Sugar Geek Show says
Sure thing! I'd recommend using almond extract instead of vanilla though 🙂
Catherine Malec says
I made this cake for my daughter-in-law's birthday. I have used your recipes before and they always turn out to be winners. This won was just as fabulous! The crumb of this cake is so velvety soft and it tastes so good by itself. I really liked the cream frosting, I did have a tad but of trouble with it though, it was a little too wet for me. I was going with simple berry decorations like your example, but would have liked the frosting to be a little firmer. I will give it another try though because the taste was very good. I did read some of your comments later and wish I would have before making the frosting, I will try to replace some of the butter for shortening next time to see if it sets a bit firmer. Thanks for sharing, this cake was already requested by my husband for his birthday and he is hard to impress because he eats a lot of my cake experiments.
Ginger says
This cake is delicious!! I've made it like 4 times these past 6 months and its so good!! I need your opinion please- could I use all raspberries for the jam filling for this cake? Would it still taste as delicious? OR- do you have a wonderful raspberry filling white cake recipe? Any suggestions? Hope to hear from you🙂
Sugar Geek Show says
Thank you so much, I'm so glad you like the recipe! You definitely can use all raspberries for the filling, I have a recipe here if you'd like: https://sugargeekshow.com/recipe/raspberry-filling/ I also have a white cake recipe if you want to try that instead of the vanilla one to switch things up.
Houston Mom says
Amazing recipe!! Flavor was just out of this world. I made extra cream so my kids basically ate it out of the bowl with all the fruit we had at home. The rest was for the cake and it truly was spectacular. Presentation wise and taste wise. Thank you!
Jennifer says
I made this today!!! Was pretty work intensive and my only criticism is that the 45 minute time is a little misleading. I spent 5 hrs in total on this cake with the layers chilling etc. but it turned out amazing!!!!!! I loved it and so did my family!!!! Would be so fun to make this on July 4th!

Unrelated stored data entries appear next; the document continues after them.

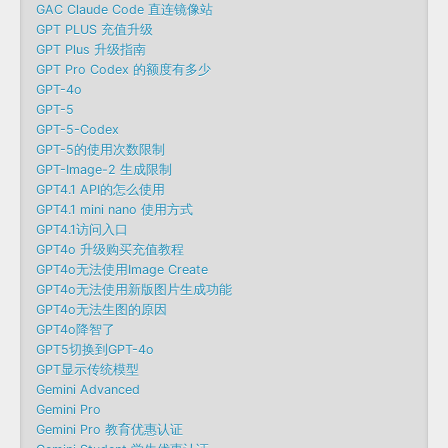
GAC Claude Code 直连镜像站
GPT PLUS 充值升级
GPT Plus 升级指南
GPT Pro Codex 的额度有多少
GPT-4o
GPT-5
GPT-5-Codex
GPT-5的使用次数限制
GPT-Image-2 生成限制
GPT4.1 API的怎么使用
GPT4.1 mini nano 使用方式
GPT4.1访问入口
GPT4o 升级购买充值教程
GPT4o无法使用Image Create
GPT4o无法使用新版图片生成功能
GPT4o无法生图的原因
GPT4o降智了
GPT5切换到GPT-4o
GPT显示传统模型
Gemini Advanced
Gemini Pro
Gemini Pro 教育优惠认证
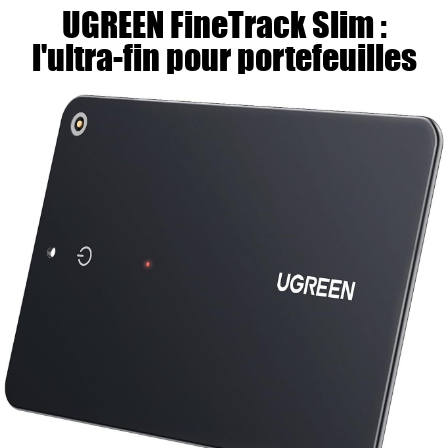
UGREEN FineTrack Slim :
l'ultra-fin pour portefeuilles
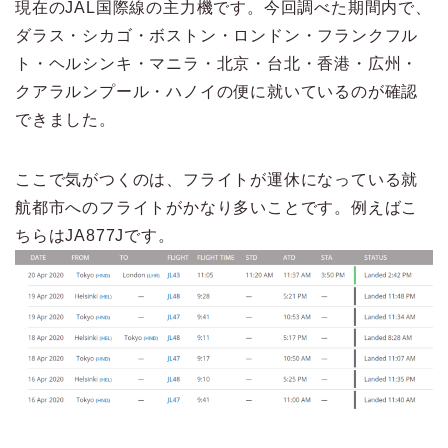
現在のJAL国際線の主力機です。今回調べた期間内で、
ダラス・シカゴ・ボストン・ロンドン・フランクフル
ト・ヘルシンキ・マニラ・北京・台北・香港・広州・
クアラルンプール・ハノイの便に就いているのが確認
できました。
ここで気がつくのは、フライトが運休になっている就
航都市へのフライトがかなり多いことです。例えばこ
ちらはJA877Jです。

It looks patriotic with all the beautiful berries! 🫐🍓
Krissy says
I love the subtle almond taste of this cake, even better than the whole foods one!! Thank you Liz!!
Swati Ghosh says
This is an amazing recipe!!!!! I use Liz's reverse cream recipe for the cake instead of this one. My family prefers a little less sugar, which I reduce about 1/4 cup each for the frosting and the cake. Both come out amazing. LOVE LOVE LOVE this one. Thank you for sharing this recipe!
Ginger Brown says
Any way you have a pink drip recipe I could use to put on top of frosting?
Sugar Geek Show says
Yes! My favorite is this water ganache recipe with a few drops of electric pink food coloring from Americolor 🙂
Veronica A. says
Hi Liz! I'm going to make this cake and just watched your video and was wondering after you did the crumb coat and refrigerated it...did you also refrigerate the frosting?
Elizabeth Marek says
No I did not
Ellen says
I made this cake a few weeks ago. My friends told me it was the best cake I ever made and I bake a lot and have been for many years. The cream is amazing and I use it for other cakes and desserts! Thank you!
LINDA says
I just made the Chantilly Cream Frosting using less powdered sugar for another cake. I do not like sweet frosting and this was perfect for a lemon cake.
We enjoyed the frosting so much and now I can't wait to make your Berry Chantilly Cake for a friend's birthday.